Una mujer de 24 años de Lincoln está solicitando a un juez que prohíba a Nebraska aplicar su política de negar licencias de manejo a personas que fueron traídas a Estados Unidos sin documentos cuando eran niños, pero a quienes se les permitió permanecer en el país bajo un nuevo programa federal.

Abogados de Mayra Saldaña están buscando la orden de un juez para bloquear la política del estado mientras una demanda federal sigue su curso en los tribunales. Saldaña llegó a Estados Unidos desde México a la edad de 2 años y ahora es estudiante en el Peru State College. Ella tiene estatus legal como parte del programa de aplazamiento de deportación para quienes ingresaron al país en su niñez sin la autorización correspondiente.

La demanda fue presentada por la el Mexican American Legal Defense and Educational Fund, un grupo nacional defensor de los derechos civiles.

"Esta política abiertamente discriminatoria de señalar a estos beneficiarios específicos de un atenuante federal de inmigración debe terminar inmediatamente", dijo Thomas A. Sáenz, presidente y asesor general del grupo.

Una vocera de la oficina del secretario de Justicia de Nebraska, la cual está defendiendo al estado, dijo el jueves que los abogados del estado no podían hacer declaraciones debido a que el litigio está en curso.

La demanda argumenta que la política de Nebraska viola los derechos constitucionales de Saldaña a protección igualitaria y que es inconstitucional debido a que no puede estar sobre la ley federal.
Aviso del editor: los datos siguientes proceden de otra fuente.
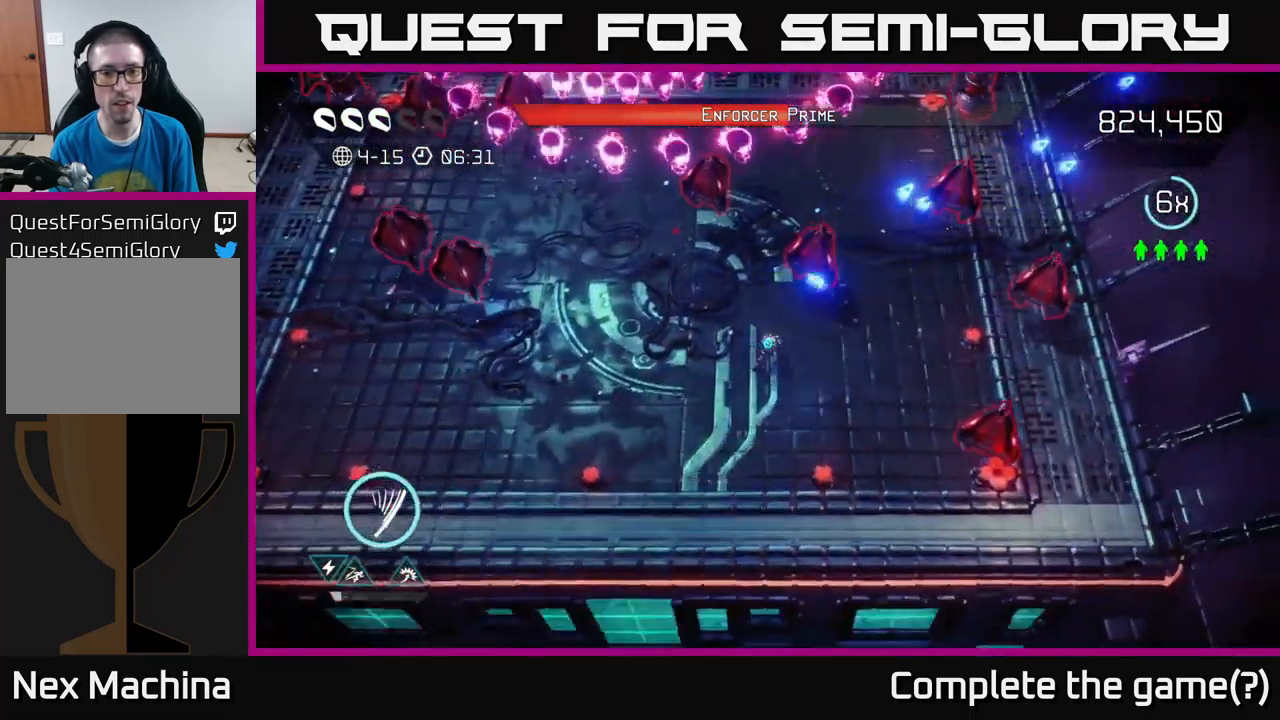
{"buttons": [], "left_stick": "down-right", "right_stick": "up", "events": [[33, "left_stick", "center"], [167, "left_stick", "down"], [250, "right_stick", "up"], [367, "left_stick", "down-right"]]}
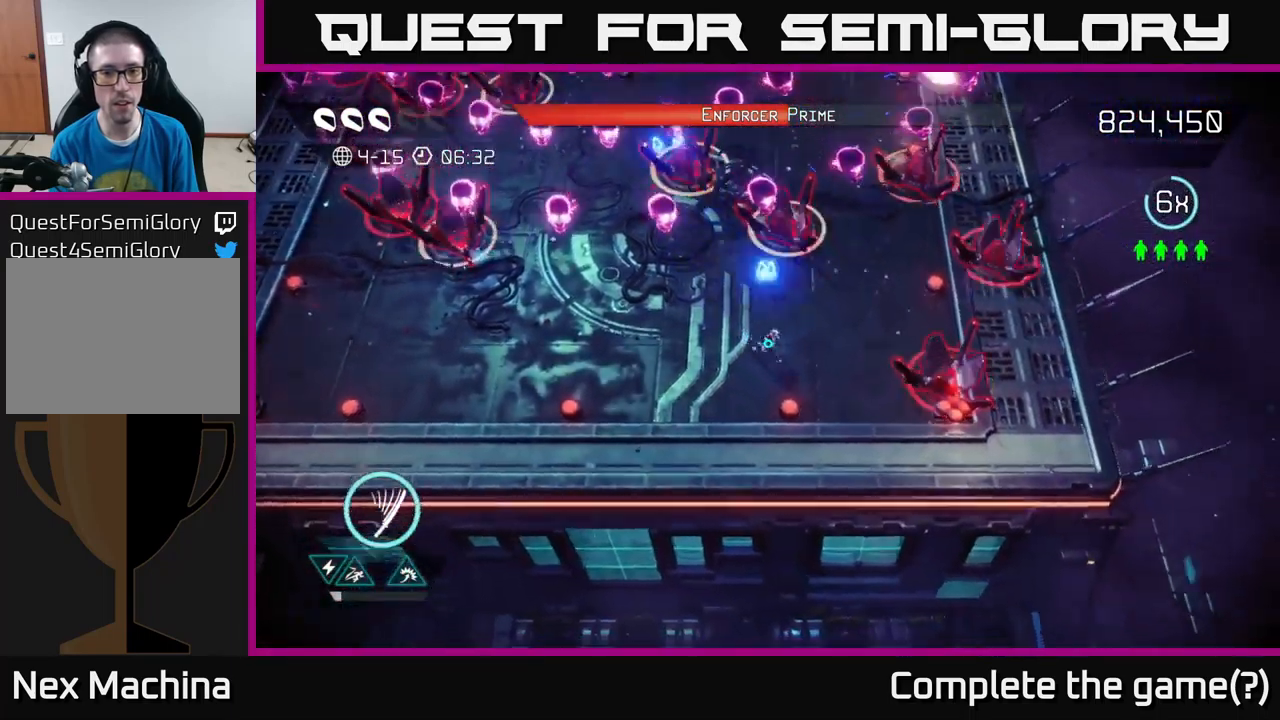
{"buttons": [], "left_stick": "left", "right_stick": "up", "events": [[67, "left_stick", "center"], [400, "left_stick", "left"]]}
Más de 1.400 jóvenes que viven en Nebraska han recibido permisos de trabajo para permanecer en Estados Unidos durante los próximos dos años, permiso que es renovable.

En agosto pasado, el gobernador Dave Heineman declaró que Nebraska negaría licencias de conducir a in migrantes que resultaron elegibles para trabajar en el país como resultado del programa de deportación diferida. Varios meses después dijo que Nebraska defenderá vigorosamente su política, aun si el estado era demandado.

La demanda es una de dos que impugnan la política de Nebraska contra los inmigrantes amparados por el programa federal. En junio, la sucursal en Nebraska de la Unión Estadounidense por las Libertades Civiles (ACLU en inglés) presentó una querella argumentando que funcionarios del estado violaron la ley estatal que les obliga a realizar una audiencia pública y un período de comentarios antes de realizar cambios significativos a reglamentos y regulaciones locales. La demanda asevera además que la política violó el derecho de la Constitución estatal a un debido proceso.